Data processing

bartz.prepcovars.quantilized_splits_from_matrix(X, max_bins)[source]

Determine bins that make the distribution of each predictor uniform.

Xarray (p, n)

A matrix with p predictors and n observations.


The maximum number of bins to produce.

splitsarray (p, m)

A matrix containing, for each predictor, the boundaries between bins. m is min(max_bins, n) - 1, which is an upper bound on the number of splits. Each predictor may have a different number of splits; unused values at the end of each row are filled with the maximum value representable in the type of X.

max_splitarray (p,)

The number of actually used values in each row of splits.

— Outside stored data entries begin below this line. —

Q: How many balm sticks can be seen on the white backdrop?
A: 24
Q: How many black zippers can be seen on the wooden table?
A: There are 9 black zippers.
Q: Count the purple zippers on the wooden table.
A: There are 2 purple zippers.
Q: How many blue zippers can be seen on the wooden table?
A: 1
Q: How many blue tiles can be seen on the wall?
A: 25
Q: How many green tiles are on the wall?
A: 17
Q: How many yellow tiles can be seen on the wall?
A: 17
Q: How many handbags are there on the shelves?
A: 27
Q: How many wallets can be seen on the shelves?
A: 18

bartz.prepcovars.uniform_splits_from_matrix(X, num_bins)[source]

Make an evenly spaced binning grid.

Xarray (p, n)

A matrix with p predictors and n observations.

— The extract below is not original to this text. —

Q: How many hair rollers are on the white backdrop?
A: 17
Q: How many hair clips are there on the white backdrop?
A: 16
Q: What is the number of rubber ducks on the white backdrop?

The number of bins to produce.

splitsarray (p, num_bins - 1)

A matrix containing, for each predictor, the boundaries between bins. The excluded endpoints are the minimum and maximum value in each row of X.

max_splitarray (p,)

The number of cutpoints in each row of splits, i.e., num_bins - 1.

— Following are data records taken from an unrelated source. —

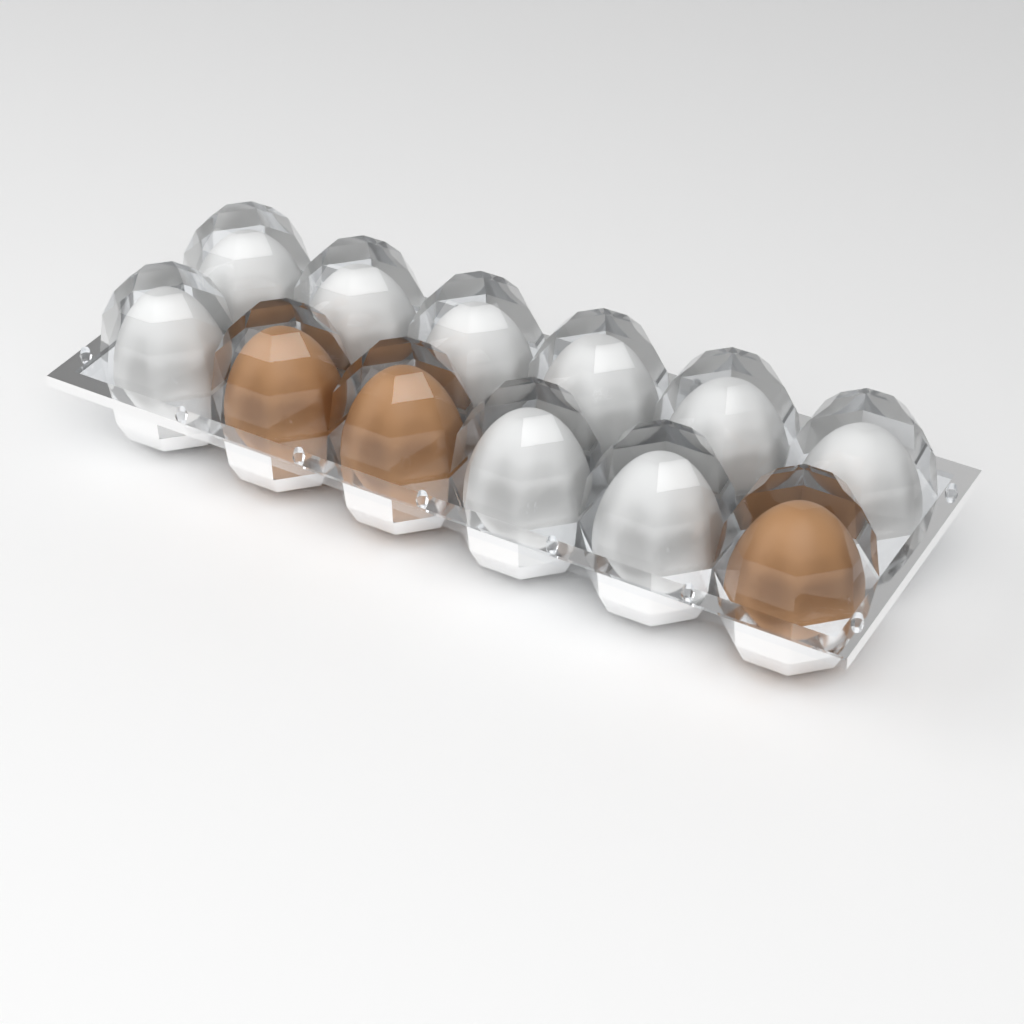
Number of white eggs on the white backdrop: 9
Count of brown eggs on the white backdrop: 3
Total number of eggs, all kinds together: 12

bartz.prepcovars.bin_predictors(X, splits, **kw)[source]

Bin the predictors according to the given splits.

A value x is mapped to bin i iff splits[i - 1] < x <= splits[i].

Xarray (p, n)

A matrix with p predictors and n observations.

splitsarray (p, m)

A matrix containing, for each predictor, the boundaries between bins. m is the maximum number of splits; each row may have shorter actual length, marked by padding unused locations at the end of the row with the maximum value allowed by the type.


Additional arguments are passed to jax.numpy.searchsorted.

X_binnedint array (p, n)

A matrix with p predictors and n observations, where each predictor has been replaced by the index of the bin it falls into.